-------- Records for the task

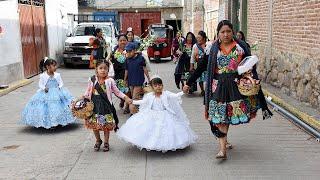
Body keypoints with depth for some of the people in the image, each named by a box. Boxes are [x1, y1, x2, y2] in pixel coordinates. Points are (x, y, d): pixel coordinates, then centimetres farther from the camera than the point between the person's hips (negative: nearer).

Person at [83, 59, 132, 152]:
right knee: (94, 124, 9)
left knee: (106, 125, 6)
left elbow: (117, 92, 2)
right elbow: (87, 92, 9)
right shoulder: (92, 80, -2)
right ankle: (98, 141, 34)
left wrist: (125, 97, -7)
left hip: (106, 106, -1)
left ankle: (106, 142, 28)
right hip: (94, 105, 2)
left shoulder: (110, 81, -6)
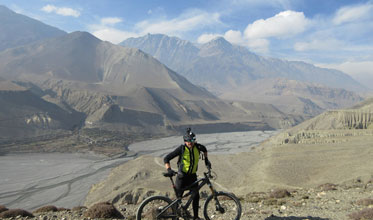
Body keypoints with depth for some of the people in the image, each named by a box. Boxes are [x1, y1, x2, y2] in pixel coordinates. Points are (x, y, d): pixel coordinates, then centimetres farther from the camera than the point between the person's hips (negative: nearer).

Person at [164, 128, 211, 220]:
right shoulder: (181, 148, -17)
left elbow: (204, 149, 21)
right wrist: (169, 169, -27)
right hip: (182, 176, -3)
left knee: (196, 195, -1)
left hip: (192, 175, 4)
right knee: (178, 197, 1)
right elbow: (166, 158, -15)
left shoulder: (197, 147, -6)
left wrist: (206, 160, 16)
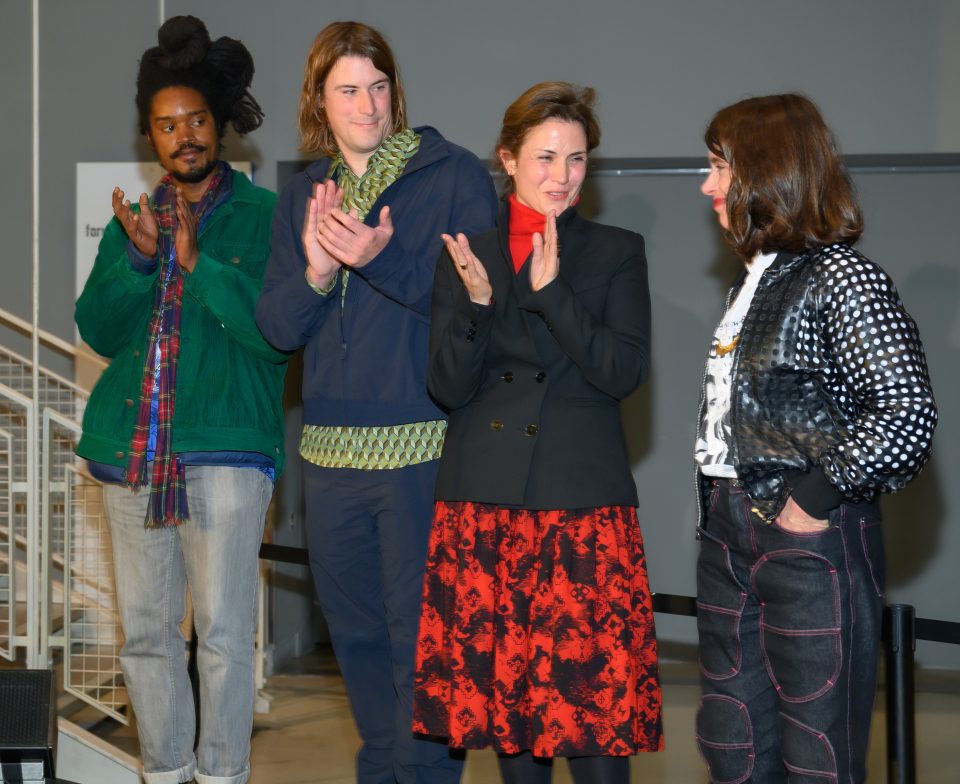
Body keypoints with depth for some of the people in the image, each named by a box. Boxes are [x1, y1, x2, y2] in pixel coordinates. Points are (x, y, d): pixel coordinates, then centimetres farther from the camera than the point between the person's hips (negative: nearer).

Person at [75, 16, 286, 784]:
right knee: (146, 630, 8)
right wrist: (137, 258, -8)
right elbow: (98, 331, 7)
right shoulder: (131, 220, 15)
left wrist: (200, 263, -18)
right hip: (132, 447, 5)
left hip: (227, 444, -5)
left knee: (223, 629, -5)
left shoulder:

----------------

### Problem to work on
Substitute "Subject at" for every "Person at" in the entries above and write all of their lines out again with nothing else changed. Leave the pictures out of your answer.

### Expected output
Body keypoints with depth for some of the people in the image, each named by a box. Boxes are [x1, y1, x2, y2] in pixel coordinates. Points are (x, y, d): pixel coordinates, then centimetres farther from the camera than the point between the person's hips (negative: nearer).

Subject at [83, 59, 132, 152]:
right knee: (94, 124, 9)
left knee: (106, 125, 6)
left elbow: (117, 92, 2)
right elbow: (87, 92, 9)
right shoulder: (92, 80, -2)
right ankle: (98, 141, 34)
left wrist: (125, 97, -7)
left hip: (106, 106, -1)
left ankle: (106, 142, 28)
right hip: (94, 105, 2)
left shoulder: (110, 81, -6)
Body keypoints with depth for some of the people in the image, each named by a box. Boxes are [x1, y1, x2, y2] in pixel coordinates. Points are (x, y, d): pixel coordinates, then centimetres farther from the camera than the point between the person's hips (negative: nearer).

Subject at [164, 128, 211, 220]:
right shoulder: (181, 148, -17)
left elbow: (204, 149, 21)
right wrist: (169, 169, -27)
right hip: (182, 176, -3)
left knee: (196, 195, -1)
left hip: (192, 175, 4)
right knee: (178, 197, 1)
right elbow: (166, 158, -15)
left shoulder: (197, 147, -6)
left wrist: (206, 160, 16)
Body keypoints with depth for some of the people in the image, each named by a box. Boxes are [x1, y1, x2, y2] in pixel coordinates. Points are (x, y, d): pixel coordinates, then centimetres farther from the camera than the point between the person's hips (negative: nearer).

Subject at [75, 16, 286, 784]:
right knee: (146, 630, 8)
right wrist: (137, 258, -8)
right elbow: (98, 331, 7)
right shoulder: (131, 220, 15)
left wrist: (200, 263, -18)
right hip: (132, 447, 5)
left hip: (227, 444, -5)
left knee: (223, 629, -5)
left shoulder:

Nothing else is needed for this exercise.